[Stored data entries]
·····
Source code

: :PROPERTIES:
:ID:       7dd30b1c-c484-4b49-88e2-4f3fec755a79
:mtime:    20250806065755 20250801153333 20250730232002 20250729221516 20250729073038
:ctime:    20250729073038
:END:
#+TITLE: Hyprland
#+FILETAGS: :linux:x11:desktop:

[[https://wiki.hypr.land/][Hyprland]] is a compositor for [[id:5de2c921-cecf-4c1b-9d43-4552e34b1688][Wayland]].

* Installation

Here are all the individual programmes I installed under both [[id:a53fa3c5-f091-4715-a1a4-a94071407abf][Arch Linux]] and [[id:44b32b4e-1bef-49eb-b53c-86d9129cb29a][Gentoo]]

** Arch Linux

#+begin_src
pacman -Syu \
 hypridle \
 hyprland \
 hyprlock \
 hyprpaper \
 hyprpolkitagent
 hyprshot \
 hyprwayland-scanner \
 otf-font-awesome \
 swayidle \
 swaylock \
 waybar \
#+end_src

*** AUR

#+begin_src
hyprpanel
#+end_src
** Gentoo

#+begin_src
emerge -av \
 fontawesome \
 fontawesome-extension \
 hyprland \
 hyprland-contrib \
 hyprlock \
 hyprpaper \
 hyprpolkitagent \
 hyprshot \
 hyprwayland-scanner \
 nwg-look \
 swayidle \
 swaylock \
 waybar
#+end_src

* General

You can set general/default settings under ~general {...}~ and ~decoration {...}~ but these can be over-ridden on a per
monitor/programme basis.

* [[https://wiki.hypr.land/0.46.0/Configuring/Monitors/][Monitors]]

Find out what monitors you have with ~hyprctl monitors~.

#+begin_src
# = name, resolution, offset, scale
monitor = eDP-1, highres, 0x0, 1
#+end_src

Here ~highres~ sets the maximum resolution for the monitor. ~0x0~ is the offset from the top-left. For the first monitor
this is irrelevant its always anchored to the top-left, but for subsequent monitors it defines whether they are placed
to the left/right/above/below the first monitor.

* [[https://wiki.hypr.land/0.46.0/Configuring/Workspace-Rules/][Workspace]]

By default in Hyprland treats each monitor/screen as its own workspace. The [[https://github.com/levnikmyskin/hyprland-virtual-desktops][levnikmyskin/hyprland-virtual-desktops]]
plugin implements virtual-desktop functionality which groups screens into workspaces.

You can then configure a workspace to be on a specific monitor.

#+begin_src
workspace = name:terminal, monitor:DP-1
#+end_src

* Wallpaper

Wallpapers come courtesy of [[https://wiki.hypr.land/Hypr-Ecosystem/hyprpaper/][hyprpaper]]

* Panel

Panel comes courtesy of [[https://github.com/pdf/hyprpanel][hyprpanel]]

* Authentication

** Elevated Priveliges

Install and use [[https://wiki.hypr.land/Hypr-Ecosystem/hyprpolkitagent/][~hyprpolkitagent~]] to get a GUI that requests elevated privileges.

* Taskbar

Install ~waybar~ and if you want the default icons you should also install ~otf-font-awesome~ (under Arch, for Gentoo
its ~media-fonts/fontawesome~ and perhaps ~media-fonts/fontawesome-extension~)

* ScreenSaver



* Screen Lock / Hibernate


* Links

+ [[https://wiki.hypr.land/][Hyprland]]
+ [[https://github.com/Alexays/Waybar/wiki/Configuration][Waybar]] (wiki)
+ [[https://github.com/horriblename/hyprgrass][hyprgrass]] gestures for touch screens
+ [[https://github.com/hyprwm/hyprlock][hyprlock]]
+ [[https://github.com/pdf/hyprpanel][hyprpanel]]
·····
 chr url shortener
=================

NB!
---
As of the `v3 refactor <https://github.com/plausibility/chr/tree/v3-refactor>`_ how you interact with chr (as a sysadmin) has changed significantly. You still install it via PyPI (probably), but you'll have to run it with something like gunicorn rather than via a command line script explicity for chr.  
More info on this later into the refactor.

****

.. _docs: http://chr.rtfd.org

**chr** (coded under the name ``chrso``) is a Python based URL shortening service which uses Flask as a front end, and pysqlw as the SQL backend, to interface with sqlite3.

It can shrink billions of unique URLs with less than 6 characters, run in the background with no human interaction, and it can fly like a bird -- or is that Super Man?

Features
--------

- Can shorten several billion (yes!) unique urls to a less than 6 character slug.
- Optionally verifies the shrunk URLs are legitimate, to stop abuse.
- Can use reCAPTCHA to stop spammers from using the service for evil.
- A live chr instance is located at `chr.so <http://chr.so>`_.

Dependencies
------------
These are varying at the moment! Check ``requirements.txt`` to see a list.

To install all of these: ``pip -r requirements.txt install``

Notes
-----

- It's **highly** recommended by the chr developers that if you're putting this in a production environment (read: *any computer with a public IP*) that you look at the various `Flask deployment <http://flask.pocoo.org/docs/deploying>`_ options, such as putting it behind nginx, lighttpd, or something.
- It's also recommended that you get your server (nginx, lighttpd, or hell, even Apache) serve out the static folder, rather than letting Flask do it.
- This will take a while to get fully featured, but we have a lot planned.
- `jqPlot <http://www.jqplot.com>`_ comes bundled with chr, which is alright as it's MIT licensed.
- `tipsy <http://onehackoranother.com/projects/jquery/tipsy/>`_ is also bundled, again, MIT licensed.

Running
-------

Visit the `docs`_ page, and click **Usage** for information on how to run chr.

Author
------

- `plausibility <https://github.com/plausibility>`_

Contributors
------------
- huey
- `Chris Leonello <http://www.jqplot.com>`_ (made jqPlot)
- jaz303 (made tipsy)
·····
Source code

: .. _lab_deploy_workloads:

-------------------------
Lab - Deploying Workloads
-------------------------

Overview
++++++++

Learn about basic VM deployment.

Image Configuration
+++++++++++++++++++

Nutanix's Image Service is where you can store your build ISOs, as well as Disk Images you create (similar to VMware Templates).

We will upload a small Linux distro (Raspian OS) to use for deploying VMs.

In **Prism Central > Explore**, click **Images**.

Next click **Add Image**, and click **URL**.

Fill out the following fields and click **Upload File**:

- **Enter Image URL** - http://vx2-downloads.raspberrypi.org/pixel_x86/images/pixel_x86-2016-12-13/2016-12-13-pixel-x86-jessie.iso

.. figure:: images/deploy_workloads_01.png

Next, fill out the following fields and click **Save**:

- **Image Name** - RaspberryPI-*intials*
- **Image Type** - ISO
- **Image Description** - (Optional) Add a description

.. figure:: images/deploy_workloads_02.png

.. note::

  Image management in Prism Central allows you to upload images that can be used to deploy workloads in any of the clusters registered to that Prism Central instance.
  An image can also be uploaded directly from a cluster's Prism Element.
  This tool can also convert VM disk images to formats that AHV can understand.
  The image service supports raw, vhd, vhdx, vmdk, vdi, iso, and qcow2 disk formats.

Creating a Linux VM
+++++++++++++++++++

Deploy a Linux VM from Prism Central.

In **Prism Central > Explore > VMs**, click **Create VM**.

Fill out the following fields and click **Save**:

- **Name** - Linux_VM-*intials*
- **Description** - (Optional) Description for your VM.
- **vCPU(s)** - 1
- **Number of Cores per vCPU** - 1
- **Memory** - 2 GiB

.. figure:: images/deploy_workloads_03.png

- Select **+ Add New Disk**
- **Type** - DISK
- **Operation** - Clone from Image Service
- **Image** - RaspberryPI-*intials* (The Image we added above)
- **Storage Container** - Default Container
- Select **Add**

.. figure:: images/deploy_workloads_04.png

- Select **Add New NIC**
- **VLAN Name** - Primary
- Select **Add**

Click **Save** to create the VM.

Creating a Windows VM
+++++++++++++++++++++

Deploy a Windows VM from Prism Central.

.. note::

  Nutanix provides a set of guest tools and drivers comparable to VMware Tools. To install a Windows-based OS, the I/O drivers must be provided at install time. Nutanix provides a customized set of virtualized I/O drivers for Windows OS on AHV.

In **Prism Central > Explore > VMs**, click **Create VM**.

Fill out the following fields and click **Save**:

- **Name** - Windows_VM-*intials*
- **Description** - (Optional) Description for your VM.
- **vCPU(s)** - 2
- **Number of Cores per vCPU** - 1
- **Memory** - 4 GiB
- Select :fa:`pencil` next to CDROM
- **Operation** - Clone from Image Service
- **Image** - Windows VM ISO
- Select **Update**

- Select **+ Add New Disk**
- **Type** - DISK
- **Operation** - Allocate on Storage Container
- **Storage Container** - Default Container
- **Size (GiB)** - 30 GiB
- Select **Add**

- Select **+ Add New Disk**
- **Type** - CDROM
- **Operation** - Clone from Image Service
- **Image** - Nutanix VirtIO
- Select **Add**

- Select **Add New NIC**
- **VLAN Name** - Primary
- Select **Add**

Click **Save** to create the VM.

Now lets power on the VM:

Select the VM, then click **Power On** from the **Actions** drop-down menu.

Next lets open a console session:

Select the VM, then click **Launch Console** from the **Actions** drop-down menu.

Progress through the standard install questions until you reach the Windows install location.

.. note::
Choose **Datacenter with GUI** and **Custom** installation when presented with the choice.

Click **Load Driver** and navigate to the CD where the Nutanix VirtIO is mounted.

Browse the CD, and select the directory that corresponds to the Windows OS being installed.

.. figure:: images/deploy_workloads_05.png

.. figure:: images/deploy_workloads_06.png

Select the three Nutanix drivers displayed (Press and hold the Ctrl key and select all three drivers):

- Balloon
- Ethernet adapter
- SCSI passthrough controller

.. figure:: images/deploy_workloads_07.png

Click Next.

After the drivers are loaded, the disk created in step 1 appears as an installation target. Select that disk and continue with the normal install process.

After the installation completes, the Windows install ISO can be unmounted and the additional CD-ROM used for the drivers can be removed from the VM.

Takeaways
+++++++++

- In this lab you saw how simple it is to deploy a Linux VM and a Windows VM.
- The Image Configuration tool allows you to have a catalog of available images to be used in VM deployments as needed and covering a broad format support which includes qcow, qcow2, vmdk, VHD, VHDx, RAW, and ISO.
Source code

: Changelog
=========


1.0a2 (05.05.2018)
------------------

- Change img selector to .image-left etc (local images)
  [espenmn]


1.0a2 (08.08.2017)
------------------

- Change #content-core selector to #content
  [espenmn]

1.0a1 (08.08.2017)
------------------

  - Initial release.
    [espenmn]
·····
● Request
Within the entries, find all lines holding "instance" and copy each one.

● Task answer
- A live chr instance is located at `chr.so <http://chr.so>`_.
  Image management in Prism Central allows you to upload images that can be used to deploy workloads in any of the clusters registered to that Prism Central instance.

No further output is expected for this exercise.